To this there was no reply, the lad merely lying in his bed and scowling sulkily at me. I repeated the question in a slightly different form.

“Naw,” he answered at length, “I didn’t forget. But I guess it’s about time that you understood I ain’t going to take any orders from you.”

“But,” I remonstrated, “your mother has given me full power to act as I think best, under all circumstances. I presume that, young as you are, you have sense enough to understand that in any community, however small, there must be a leader whom all the rest must obey. Under no circumstances is this more imperative than in such a case as ours. You surely do not consider that you should be our head and leader, do you?”

“You bet I do,” was his amazing reply. “Anyhow,” he continued, “I’m not going to obey you, Mister Britisher, so you may clear out and leave me to have my sleep. And see here, since you don’t like the way I keep watch, I won’t do it any more. Now, git!”

I “got” with some precipitation, lest I should lose my grip upon myself and give the youth the trouncing that he so richly deserved. I desired above all things to avoid that, for I knew that nothing would distress his mother so much as that her darling should be chastised, though ever so lightly.

Returning to the deck, I found the fire still blazing high, for, not content with merely kindling the flare, Master Julius had taken the trouble to fling the whole of our reserve stock of fuel upon it. There was the merest breathing of wind out from the eastward, and this fanned the smoke right along our deck. It made my eyes smart to such an extent that I was compelled to get down off the poop and shelter myself under the break of it, but even here, out of direct range of the glare, I found it impossible to see anything outboard, the mere reflection of the flames being bright enough to dazzle me.

I awaited the coming of daylight, and the appearance of the alleged ship, with the utmost eagerness, not altogether unmingled with anxiety. On the beach of one of the islands which we had visited shortly before the wreck of the yacht, I had observed the ribs of what had once been a fine ship; and the Scotsman who had taken up his abode on the island as a trader in copra and shell had told me a grisly story concerning that ship, which had haunted my memory from the moment when I had awakened to find the Stella Maris piled up on the coral reef. That story was to the effect that the ship had one morning been sighted ashore on the beach, apparently undamaged, but with no sign of a crew aboard her; and when the Scotsman at length succeeded in boarding her, he had found twenty-three corpses lying about her decks in a state of putrefaction that rendered the craft a veritable pest-house and precluded all possibility of close examination. But the deck and bulwarks were so abundantly smeared and bespattered with dry blood as to point unmistakably to the fact of a general slaughter of the crew; while the open hatches and the state of the cargo showed that the ship had been pretty effectually plundered.

My informant added that, while such cases were rare, there was reason for believing that the adjacent seas were haunted by certain individuals who made it their business to hunt for wrecks for the sake of what could be salved from them, and were not above perpetrating a little piracy when the conditions were favourable.

It was the memory of this story that had caused me to give such explicit instructions, that I was to be informed of the presence of a stranger in our neighbourhood before making our plight known by the ignition of the flare.
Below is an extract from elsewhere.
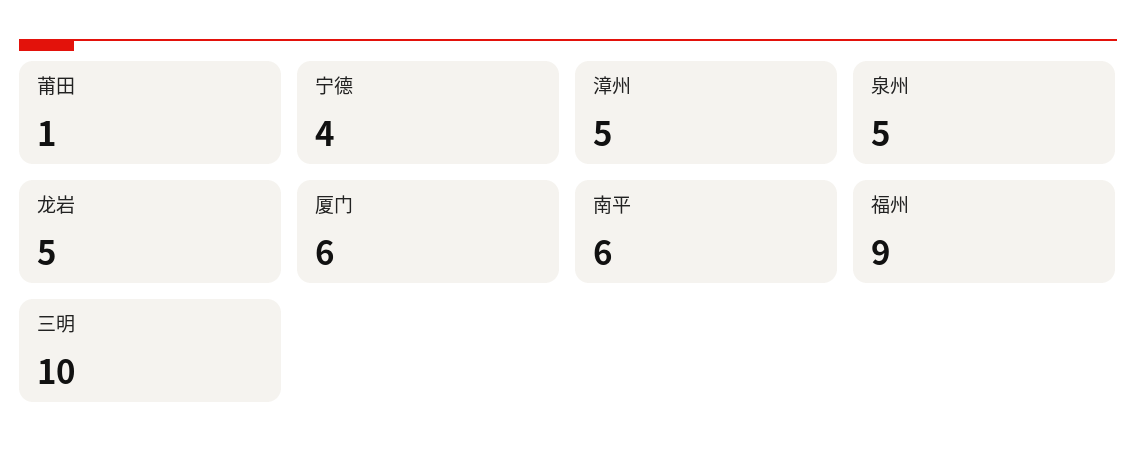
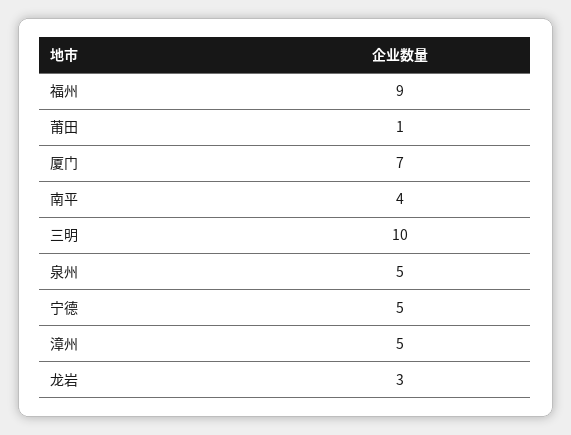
宁德: 4 -> 5
龙岩: 5 -> 3
厦门: 6 -> 7
南平: 6 -> 4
The unruly youngster had wilfully disobeyed me, with the result that, for all he or I knew to the contrary, the attentions of a band of ruthless outlaws or bloodthirsty pirates had possibly been invited. I could only hope that this might not be the case, and that the stranger, if stranger there really was, would prove to be honest; but I was by no means easy in my mind about it.

When one’s imagination becomes obsessed by an unpleasant idea there is a natural tendency for anxiety to grow while one is held in suspense; at all events it was so with me on that particular occasion, for it seemed to me that daylight would never come. Meanwhile, however, our flare, after blazing fiercely for a full half-hour, gradually died down and finally burned itself out; and I made no attempt to replenish it, for I knew that, whatever the result might be, its work was effectually done. All that remained was to await the result as patiently as might be.